=== AUFGABENSTELLUNG ===
**a)** Schreiben Sie aus dem Text zum Workshop über Musikindustrie und Free Culture die Passage von „Free Culture Incubator“ bis einschließlich „Cohen, The Orchard)“ wörtlich ab.
**b)** Beantworten Sie anhand des Textes zum Workshop über Musikindustrie und Free Culture die folgenden Fragen:
(i) An welchem Datum und zu welcher Uhrzeit fand der Workshop statt?
(ii) Wer beleuchtete den Workshop laut Beschreibung gemeinsam mit Andrea Goetzke?
(iii) Wem wird die Aussage zugeschrieben, dass nie zuvor so viel Geld für Musik ausgegeben wurde wie heute?

=== VORLIEGENDER TEXT ===
Workshop No. 3 Music Industry and Free Culture – documentation

Workshop No. 3 Music Industry and Free Culture – documentation

Date: 
28.01.2011 16:00
Format: 
Workshop
Andrea Goetzke
Andrea Goetzke

Free Culture Incubator Workshop No. 3: 'Music Industry and Free Culture', hosted by Andrea Goetzke, took place on Friday 28 January 2011 from 16:00 - 20:00, followed by an informal get-together 20:00 - 22:00.

This documentation is available only in German!

"Unsere Analysen ergeben, dass nie zuvor so viel Geld für Musik und musikbezogene Aktivitäten ausgegeben wurde wie heute. Die Frage ist, bei wem es ankommt." (Scott Cohen, The Orchard)


"Wir können da gar nichts machen: Entweder der Markt wird politisch, rechtlich und technologisch geregelt, oder ich muss die Hälfte meiner Mitarbeiter entlassen und wesentlich kleinere Brötchen backen." (Indielabel Betreiber)


"Es gibt ganz klar ein Kundenversagen. Die Musikindustrie macht alles richtig." (Musikverleger)


"Das Entscheidende ist der Fan und meine Beziehung zu ihm. Wie komme ich an ihn ran, wie kann ich ihn begeistern und wie bringe ich ihn dazu, mich zu unterstützen." (Musiker)

 

*Statements von Teilnehmern der all2gethernow Musik-Konferenz in Berlin, September 2010

 

Dieser Workshop mit Andrea Goetzke und Wolfgang Senges beleuchtete die aktuelle Situation von Musikwirtschaft und -kultur unter dem Gesichtspunkt von "Free Culture": Seit ihren Anfängen ist die Musikgeschichte vom freien Umgang mit schöpferischen Werken und Ideen gekennzeichnet. Noch nie aber waren die kreativen Verschränkungen der Urheber so intensiv wie heute und die Möglichkeiten für Vervielfältigung des künstlerischen Werks in allen seinen analogen wie digitalen Formen so immens.

(Gesammelte Daten)

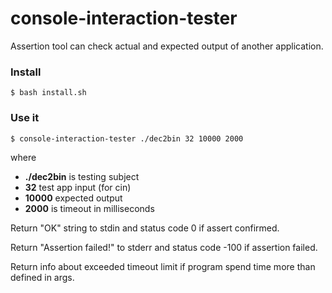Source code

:# console-interaction-tester

Assertion tool can check actual and expected output 
of another application.


### Install

    $ bash install.sh
    
### Use it

    $ console-interaction-tester ./dec2bin 32 10000 2000

where 

* **./dec2bin** is testing subject
* **32** test app input (for cin)
* **10000** expected output
* **2000** is timeout in milliseconds

Return "OK" string to stdin 
and status code 0 if assert confirmed.

Return "Assertion failed!" to stderr 
and status code -100 if assertion failed.

Return info about exceeded timeout limit 
if program spend time more than defined in args.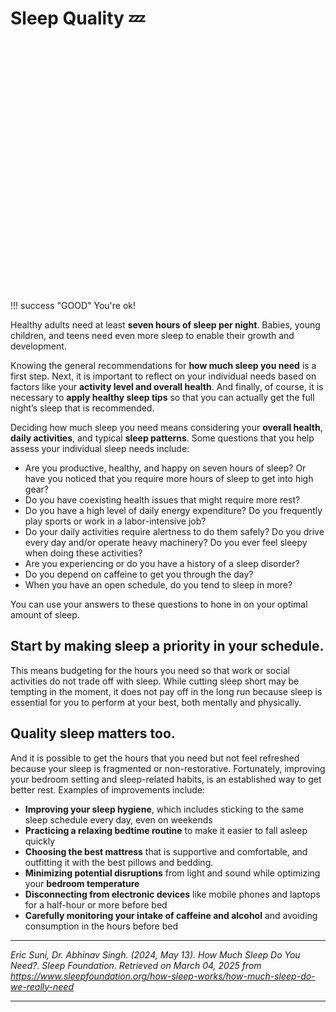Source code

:# Sleep Quality 💤

<div id="sleep-quality-chart" style="width: 100%; height: 400px;"></div>

!!! success "GOOD"
    You're ok!

Healthy adults need at least **seven hours of sleep per night**. Babies, young children, and teens need even more sleep to enable their growth and development. 

Knowing the general recommendations for **how much sleep you need** is a first step. Next, it is important to reflect on your individual needs based on factors like your **activity level and overall health**. And finally, of course, it is necessary to **apply healthy sleep tips** so that you can actually get the full night’s sleep that is recommended.

Deciding how much sleep you need means considering your **overall health**, **daily activities**, and typical **sleep patterns**. Some questions that you help assess your individual sleep needs include:

* Are you productive, healthy, and happy on seven hours of sleep? Or have you noticed that you require more hours of sleep to get into high gear?
* Do you have coexisting health issues that might require more rest?
* Do you have a high level of daily energy expenditure? Do you frequently play sports or work in a labor-intensive job?
* Do your daily activities require alertness to do them safely? Do you drive every day and/or operate heavy machinery? Do you ever feel sleepy when doing these activities?
* Are you experiencing or do you have a history of a sleep disorder?
* Do you depend on caffeine to get you through the day?
* When you have an open schedule, do you tend to sleep in more?

You can use your answers to these questions to hone in on your optimal amount of sleep.

## Start by making sleep a priority in your schedule.
This means budgeting for the hours you need so that work or social activities do not trade off with sleep. While cutting sleep short may be tempting in the moment, it does not pay off in the long run because sleep is essential for you to perform at your best, both mentally and physically.  

## Quality sleep matters too.
And it is possible to get the hours that you need but not feel refreshed because your sleep is fragmented or non-restorative. Fortunately, improving your bedroom setting and sleep-related habits, is an established way to get better rest. Examples of improvements include:

* **Improving your sleep hygiene**, which includes sticking to the same sleep schedule every day, even on weekends
* **Practicing a relaxing bedtime routine** to make it easier to fall asleep quickly
* **Choosing the best mattress** that is supportive and comfortable, and outfitting it with the best pillows and bedding.
* **Minimizing potential disruptions** from light and sound while optimizing your **bedroom temperature**
* **Disconnecting from electronic devices** like mobile phones and laptops for a half-hour or more before bed
* **Carefully monitoring your intake of caffeine and alcohol** and avoiding consumption in the hours before bed

---

*Eric Suni, Dr. Abhinav Singh. (2024, May 13). How Much Sleep Do You Need?. Sleep Foundation. Retrieved on March 04, 2025 from https://www.sleepfoundation.org/how-sleep-works/how-much-sleep-do-we-really-need*

---
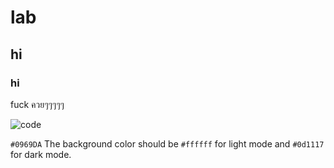 # lab
## hi 
### hi

fuck ควยๆๆๆๆๆ

![code](https://scontent.fbkk28-1.fna.fbcdn.net/v/t39.30808-6/331042268_738810014268085_6569769238163641708_n.jpg?_nc_cat=107&ccb=1-7&_nc_sid=730e14&_nc_eui2=AeHISmsvWS7FYElgpS7lCpm9drd5fnivUjl2t3l-eK9SOUX7TdE4Jp_U7-peOZV9eGqGBY5MZxYCVZuX3PWwbMpu&_nc_ohc=N0AL_P4tWG0AX9n3JBg&_nc_ht=scontent.fbkk28-1.fna&oh=00_AfDVReSpKA5aqTSCsJMFs9iybVpbuwAH5JyyZvENv3XJbg&oe=63F705D5)

`#0969DA` 
The background color should be `#ffffff` for light mode and `#0d1117` for dark mode.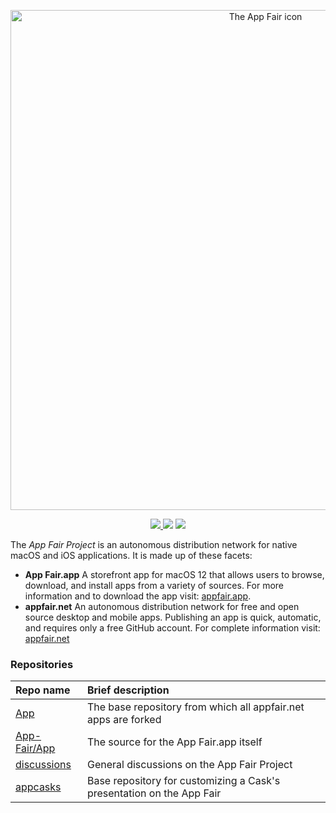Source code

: <p align="center">
<a alt="Download the App Fair app for macOS 12" href="https://appfair.app"><img alt="The App Fair icon" align="center" style="height: 20vh;" src="https://appfair.net/appfair-icon.svg" /></a>
</p>
<p align="center">
   <a href="https://discord.gg/ZrnGQP6p3d">
    <img src="https://img.shields.io/discord/959553736450142268?color=7489d5&logo=discord&logoColor=ffffff" />
  </a>
  <img src="https://img.shields.io/static/v1?label=Status&message=Development+(beta)&color=pink">
  <img src="https://img.shields.io/static/v1?label=License&message=AGPL+3.0&color=aliceblue">
</p>

The *App Fair Project* is an autonomous distribution network for native macOS and iOS applications. 
It is made up of these facets:

 * **App Fair.app** A storefront app for macOS 12 that allows users to browse, download, and install apps from a variety of sources. For more information and to download the app visit: [appfair.app](https://appfair.app).
 * **appfair.net** An autonomous distribution network for free and open source desktop and mobile apps. Publishing an app is quick, automatic, and requires only a free GitHub account. For complete information visit: [appfair.net](https://appfair.net)

### Repositories

| Repo name | Brief description |
| :--- | :--- |
| [App](https://github.com/appfair/App) | The base repository from which all appfair.net apps are forked |
| [App-Fair/App](https://github.com/App-Fair/App) | The source for the App Fair.app itself |
| [discussions](https://github.com/appfair/discussions) | General discussions on the App Fair Project |
| [appcasks](https://github.com/appfair/appcasks) | Base repository for customizing a Cask's presentation on the App Fair |
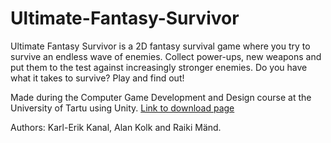 # Ultimate-Fantasy-Survivor

Ultimate Fantasy Survivor is a 2D fantasy survival game where you try to survive an endless wave of enemies. Collect power-ups, new weapons and put them to the test against increasingly stronger enemies. Do you have what it takes to survive? Play and find out!

Made during the Computer Game Development and Design course at the University of Tartu using Unity.
[Link to download page](https://raikimnd.itch.io/ultimate-fantasy-survivor) 

Authors: Karl-Erik Kanal, Alan Kolk and Raiki Mänd. 
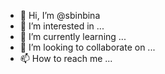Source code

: - 👋 Hi, I’m @sbinbina
- 👀 I’m interested in ...
- 🌱 I’m currently learning ...
- 💞️ I’m looking to collaborate on ...
- 📫 How to reach me ...

<!---
sbinbina/sbinbina is a ✨ special ✨ repository because its `README.md` (this file) appears on your GitHub profile.
You can click the Preview link to take a look at your changes.
--->
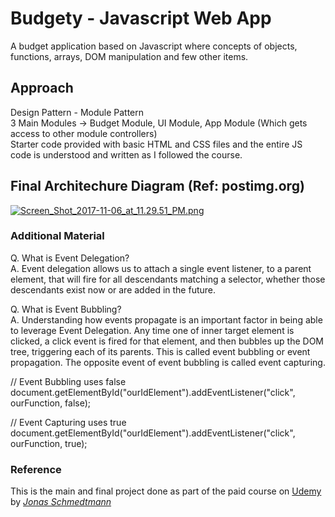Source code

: # Budgety - Javascript Web App
A budget application based on Javascript where concepts of objects, functions, arrays, DOM manipulation and few other items.

## Approach
Design Pattern - Module Pattern<br />
3 Main Modules -> Budget Module, UI Module, App Module (Which gets access to other module controllers)<br />
Starter code provided with basic HTML and CSS files and the entire JS code is understood and written as I followed the course.

## Final Architechure Diagram (Ref: postimg.org)
[![Screen_Shot_2017-11-06_at_11.29.51_PM.png](https://s1.postimg.org/30iyhn94a7/Screen_Shot_2017-11-06_at_11.29.51_PM.png)](https://postimg.org/image/81b197fysr/)

### Additional Material
Q. What is Event Delegation?<br />
A. Event delegation allows us to attach a single event listener, to a parent element, that will fire for all descendants matching a selector, whether those descendants exist now or are added in the future.

Q. What is Event Bubbling?<br />
A. Understanding how events propagate is an important factor in being able to leverage Event Delegation. Any time one of inner target element  is clicked, a click event is fired for that element, and then bubbles up the DOM tree, triggering each of its parents. This is called event bubbling or event propagation. The opposite event of event bubbling is called event capturing. 

// Event Bubbling uses false<br/>
document.getElementById("ourIdElement").addEventListener("click", ourFunction, false);
 
// Event Capturing uses true<br/>
document.getElementById("ourIdElement").addEventListener("click", ourFunction, true);

### Reference
This is the main and final project done as part of the paid course on [Udemy](https://www.udemy.com/) by [*Jonas Schmedtmann*](https://www.udemy.com/the-complete-javascript-course/learn/v4/overview)

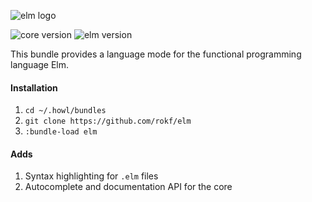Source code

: 
![elm logo](https://frontendmasters.com/assets/Elm.png)

![core version](https://img.shields.io/badge/core-4.0.1-4DC351.svg) ![elm version](https://img.shields.io/badge/elm-0.17.1-EBDB61.svg)

This bundle provides a language mode for the functional programming language Elm.

#### Installation
1. `cd ~/.howl/bundles`
2. `git clone https://github.com/rokf/elm`
3. `:bundle-load elm`

#### Adds
1. Syntax highlighting for `.elm` files
2. Autocomplete and documentation API for the core
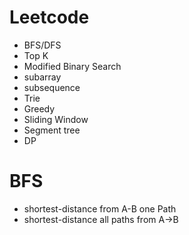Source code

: # Leetcode
* BFS/DFS
* Top K
* Modified Binary Search
* subarray
* subsequence
* Trie
* Greedy
* Sliding Window
* Segment tree
* DP



# BFS
* shortest-distance from A-B one Path
* shortest-distance all paths from A->B
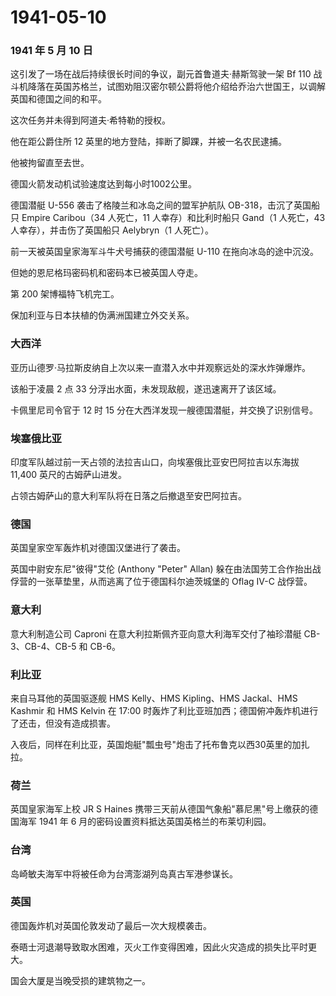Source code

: # 1941-05-10

### 1941 年 5 月 10 日

这引发了一场在战后持续很长时间的争议，副元首鲁道夫·赫斯驾驶一架 Bf 110
战斗机降落在英国苏格兰，试图劝阻汉密尔顿公爵将他介绍给乔治六世国王，以调解英国和德国之间的和平。

这次任务并未得到阿道夫·希特勒的授权。

他在距公爵住所 12 英里的地方登陆，摔断了脚踝，并被一名农民逮捕。

他被拘留直至去世。

德国火箭发动机试验速度达到每小时1002公里。

德国潜艇 U-556 袭击了格陵兰和冰岛之间的盟军护航队 OB-318，击沉了英国船只
Empire Caribou（34 人死亡，11 人幸存）和比利时船只 Gand（1 人死亡，43
人幸存），并击伤了英国船只 Aelybryn（1 人死亡）。

前一天被英国皇家海军斗牛犬号捕获的德国潜艇 U-110 在拖向冰岛的途中沉没。

但她的恩尼格玛密码机和密码本已被英国人夺走。

第 200 架博福特飞机完工。

保加利亚与日本扶植的伪满洲国建立外交关系。

### 大西洋

亚历山德罗·马拉斯皮纳自上次以来一直潜入水中并观察远处的深水炸弹爆炸。

该船于凌晨 2 点 33 分浮出水面，未发现敌舰，遂迅速离开了该区域。

卡佩里尼司令官于 12 时 15 分在大西洋发现一艘德国潜艇，并交换了识别信号。

### 埃塞俄比亚

印度军队越过前一天占领的法拉吉山口，向埃塞俄比亚安巴阿拉吉以东海拔
11,400 英尺的古姆萨山进发。

占领古姆萨山的意大利军队将在日落之后撤退至安巴阿拉吉。

### 德国

英国皇家空军轰炸机对德国汉堡进行了袭击。

英国中尉安东尼"彼得"艾伦 (Anthony "Peter" Allan)
躲在由法国劳工合作抬出战俘营的一张草垫里，从而逃离了位于德国科尔迪茨城堡的
Oflag IV-C 战俘营。

### 意大利

意大利制造公司 Caproni 在意大利拉斯佩齐亚向意大利海军交付了袖珍潜艇
CB-3、CB-4、CB-5 和 CB-6。

### 利比亚

来自马耳他的英国驱逐舰 HMS Kelly、HMS Kipling、HMS Jackal、HMS Kashmir
和 HMS Kelvin 在 17:00
时轰炸了利比亚班加西；德国俯冲轰炸机进行了还击，但没有造成损害。

入夜后，同样在利比亚，英国炮艇"瓢虫号"炮击了托布鲁克以西30英里的加扎拉。

### 荷兰

英国皇家海军上校 JR S Haines
携带三天前从德国气象船"慕尼黑"号上缴获的德国海军 1941 年 6
月的密码设置资料抵达英国英格兰的布莱切利园。

### 台湾

岛崎敏夫海军中将被任命为台湾澎湖列岛真古军港参谋长。

### 英国

德国轰炸机对英国伦敦发动了最后一次大规模袭击。

泰晤士河退潮导致取水困难，灭火工作变得困难，因此火灾造成的损失比平时更大。

国会大厦是当晚受损的建筑物之一。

=== LÖSUNGEN ===
**a)**
Free Culture Incubator Workshop No. 3: 'Music Industry and Free Culture', hosted by Andrea Goetzke, took place on Friday 28 January 2011 from 16:00 - 20:00, followed by an informal get-together 20:00 - 22:00.

This documentation is available only in German!

"Unsere Analysen ergeben, dass nie zuvor so viel Geld für Musik und musikbezogene Aktivitäten ausgegeben wurde wie heute. Die Frage ist, bei wem es ankommt." (Scott Cohen, The Orchard)

**b)**
(i) Am Freitag, dem 28. Januar 2011, von 16:00 bis 20:00 Uhr.
(ii) Wolfgang Senges.
(iii) Scott Cohen von The Orchard.